- Document text -
----
Stop fighting Spring Security
Walk a request through the chain end to end and the framework stops being magic.
Spring Security is a chain of servlet filters wrapped around your application’s request pipeline. Every HTTP request the container receives walks through that chain before any controller method runs. The chain extracts credentials, verifies them, attaches the resulting identity to the request, and checks authorities against the URL or method being called.
Strip away the annotations and the DSL and that is the whole framework. An ordered stack of filters with named hooks for the parts that change between apps where users come from, how passwords are hashed, which credential formats you accept.
Why it matters
Most “why doesn’t my Spring Security config work” questions on Stack Overflow are not really questions about Spring Security. They are engineers trying to fix something without a mental model of what runs when. Once you can walk a request through the chain (filter order, where the principal lives, which provider gets called, which encoder verifies the password), the framework stops being a wall of annotations to copy-paste and starts being wiring you can configure on purpose.
----
- Study material -
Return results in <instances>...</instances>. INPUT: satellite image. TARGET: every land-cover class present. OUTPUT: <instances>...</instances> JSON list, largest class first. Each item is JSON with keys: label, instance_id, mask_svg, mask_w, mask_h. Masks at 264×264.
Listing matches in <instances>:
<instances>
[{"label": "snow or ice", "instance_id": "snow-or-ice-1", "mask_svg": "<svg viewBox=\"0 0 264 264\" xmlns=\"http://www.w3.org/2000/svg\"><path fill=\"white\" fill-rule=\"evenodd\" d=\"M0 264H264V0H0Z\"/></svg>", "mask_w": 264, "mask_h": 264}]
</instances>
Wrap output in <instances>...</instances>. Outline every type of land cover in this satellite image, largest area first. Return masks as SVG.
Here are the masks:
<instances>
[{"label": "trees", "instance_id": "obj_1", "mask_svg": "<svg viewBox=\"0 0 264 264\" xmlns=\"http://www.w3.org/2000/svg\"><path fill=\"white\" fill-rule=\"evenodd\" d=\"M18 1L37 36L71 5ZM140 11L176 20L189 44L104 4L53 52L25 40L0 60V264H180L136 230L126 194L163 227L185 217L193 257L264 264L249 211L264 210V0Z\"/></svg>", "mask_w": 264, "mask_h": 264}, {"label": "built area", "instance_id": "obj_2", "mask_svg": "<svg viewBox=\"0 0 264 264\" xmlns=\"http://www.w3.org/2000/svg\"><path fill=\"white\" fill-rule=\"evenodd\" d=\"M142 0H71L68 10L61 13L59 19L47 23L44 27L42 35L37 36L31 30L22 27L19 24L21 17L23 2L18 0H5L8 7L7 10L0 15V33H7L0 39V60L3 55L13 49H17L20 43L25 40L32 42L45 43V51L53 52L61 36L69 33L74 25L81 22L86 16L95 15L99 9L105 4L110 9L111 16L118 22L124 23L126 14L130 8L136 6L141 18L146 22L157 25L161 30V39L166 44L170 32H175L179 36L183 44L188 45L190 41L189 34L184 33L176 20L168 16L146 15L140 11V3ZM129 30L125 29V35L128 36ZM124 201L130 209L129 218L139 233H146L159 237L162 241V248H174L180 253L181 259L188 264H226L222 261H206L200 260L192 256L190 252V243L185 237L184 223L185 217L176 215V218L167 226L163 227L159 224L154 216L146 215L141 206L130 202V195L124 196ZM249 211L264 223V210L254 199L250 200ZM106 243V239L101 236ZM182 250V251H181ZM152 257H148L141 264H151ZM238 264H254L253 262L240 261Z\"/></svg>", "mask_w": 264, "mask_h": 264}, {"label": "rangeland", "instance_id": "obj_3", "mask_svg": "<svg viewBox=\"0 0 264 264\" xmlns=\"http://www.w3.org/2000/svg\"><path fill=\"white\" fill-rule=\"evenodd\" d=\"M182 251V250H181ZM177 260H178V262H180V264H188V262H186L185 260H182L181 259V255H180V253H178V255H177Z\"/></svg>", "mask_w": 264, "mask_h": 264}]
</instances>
----
Continue the Spring Security text from where it stops.

The request pipeline
How an incoming HTTP request flows through Spring Security.
1. SecurityFilterChain
A bean wired into the servlet container that wraps each request in an ordered chain of filters. The request never goes straight to your controller. It walks through F1 → F2 → F3 → … → Fn first. Each filter has a single job, and their order is the whole game. Get the order wrong and you ship endpoints that look protected but are not.
2. SecurityContextHolder
A thread-local store that holds the current Authentication object for the duration of the request. Anything downstream (your service layer, @PreAuthorize, audit logging) calls SecurityContextHolder.getContext().getAuthentication() and gets the current user without re-authenticating. Spawn your own thread inside the request and the context does not follow; you propagate it explicitly.
3. AuthenticationFilter
Extracts credentials from the request and asks the AuthenticationManager to verify them. The credentials can come in as a Basic header, a form login post, or Authorization: Bearer ey7.... Different filter for each shape, same destination. Whatever comes back gets dropped into the SecurityContextHolder for the rest of the chain to use.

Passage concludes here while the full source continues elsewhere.